(Dataset excerpts)
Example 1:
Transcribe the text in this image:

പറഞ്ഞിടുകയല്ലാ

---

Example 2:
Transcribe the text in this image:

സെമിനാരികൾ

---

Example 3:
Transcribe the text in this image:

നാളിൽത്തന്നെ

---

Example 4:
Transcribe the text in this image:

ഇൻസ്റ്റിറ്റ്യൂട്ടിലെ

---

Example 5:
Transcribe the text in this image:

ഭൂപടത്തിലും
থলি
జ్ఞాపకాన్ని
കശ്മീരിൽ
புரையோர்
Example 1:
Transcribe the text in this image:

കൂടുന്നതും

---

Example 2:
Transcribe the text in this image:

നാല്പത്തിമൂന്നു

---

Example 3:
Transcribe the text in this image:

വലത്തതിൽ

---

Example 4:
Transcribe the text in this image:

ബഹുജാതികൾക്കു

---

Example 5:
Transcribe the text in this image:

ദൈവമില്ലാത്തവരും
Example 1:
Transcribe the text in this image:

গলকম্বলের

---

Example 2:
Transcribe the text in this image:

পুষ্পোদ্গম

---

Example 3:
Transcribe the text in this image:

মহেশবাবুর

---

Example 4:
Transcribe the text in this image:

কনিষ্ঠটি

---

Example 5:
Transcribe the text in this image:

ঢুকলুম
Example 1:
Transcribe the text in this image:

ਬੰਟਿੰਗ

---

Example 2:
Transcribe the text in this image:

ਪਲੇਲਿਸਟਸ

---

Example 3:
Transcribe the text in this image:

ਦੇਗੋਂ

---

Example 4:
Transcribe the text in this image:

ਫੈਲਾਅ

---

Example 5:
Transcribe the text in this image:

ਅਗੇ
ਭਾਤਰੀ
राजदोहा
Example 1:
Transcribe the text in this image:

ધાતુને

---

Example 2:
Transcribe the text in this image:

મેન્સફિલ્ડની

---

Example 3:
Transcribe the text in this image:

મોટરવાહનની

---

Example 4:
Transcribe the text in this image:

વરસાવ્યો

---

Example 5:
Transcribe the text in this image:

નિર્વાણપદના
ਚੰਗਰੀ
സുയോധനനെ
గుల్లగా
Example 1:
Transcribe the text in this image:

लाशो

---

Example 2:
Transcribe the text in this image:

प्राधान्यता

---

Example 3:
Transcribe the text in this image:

→ Exercise directions: Could you write out all the entries word for word?

→ Exercise solution:
Example 1:
Transcribe the text in this image:

പറഞ്ഞിടുകയല്ലാ

---

Example 2:
Transcribe the text in this image:

സെമിനാരികൾ

---

Example 3:
Transcribe the text in this image:

നാളിൽത്തന്നെ

---

Example 4:
Transcribe the text in this image:

ഇൻസ്റ്റിറ്റ്യൂട്ടിലെ

---

Example 5:
Transcribe the text in this image:

ഭൂപടത്തിലും
থলি
జ్ఞాపకాన్ని
കശ്മീരിൽ
புரையோர்
Example 1:
Transcribe the text in this image:

കൂടുന്നതും

---

Example 2:
Transcribe the text in this image:

നാല്പത്തിമൂന്നു

---

Example 3:
Transcribe the text in this image:

വലത്തതിൽ

---

Example 4:
Transcribe the text in this image:

ബഹുജാതികൾക്കു

---

Example 5:
Transcribe the text in this image:

ദൈവമില്ലാത്തവരും
Example 1:
Transcribe the text in this image:

গলকম্বলের

---

Example 2:
Transcribe the text in this image:

পুষ্পোদ্গম

---

Example 3:
Transcribe the text in this image:

মহেশবাবুর

---

Example 4:
Transcribe the text in this image:

কনিষ্ঠটি

---

Example 5:
Transcribe the text in this image:

ঢুকলুম
Example 1:
Transcribe the text in this image:

ਬੰਟਿੰਗ

---

Example 2:
Transcribe the text in this image:

ਪਲੇਲਿਸਟਸ

---

Example 3:
Transcribe the text in this image:

ਦੇਗੋਂ

---

Example 4:
Transcribe the text in this image:

ਫੈਲਾਅ

---

Example 5:
Transcribe the text in this image:

ਅਗੇ
ਭਾਤਰੀ
राजदोहा
Example 1:
Transcribe the text in this image:

ધાતુને

---

Example 2:
Transcribe the text in this image:

મેન્સફિલ્ડની

---

Example 3:
Transcribe the text in this image:

મોટરવાહનની

---

Example 4:
Transcribe the text in this image:

વરસાવ્યો

---

Example 5:
Transcribe the text in this image:

નિર્વાણપદના
ਚੰਗਰੀ
സുയോധനനെ
గుల్లగా
Example 1:
Transcribe the text in this image:

लाशो

---

Example 2:
Transcribe the text in this image:

प्राधान्यता

---

Example 3:
Transcribe the text in this image:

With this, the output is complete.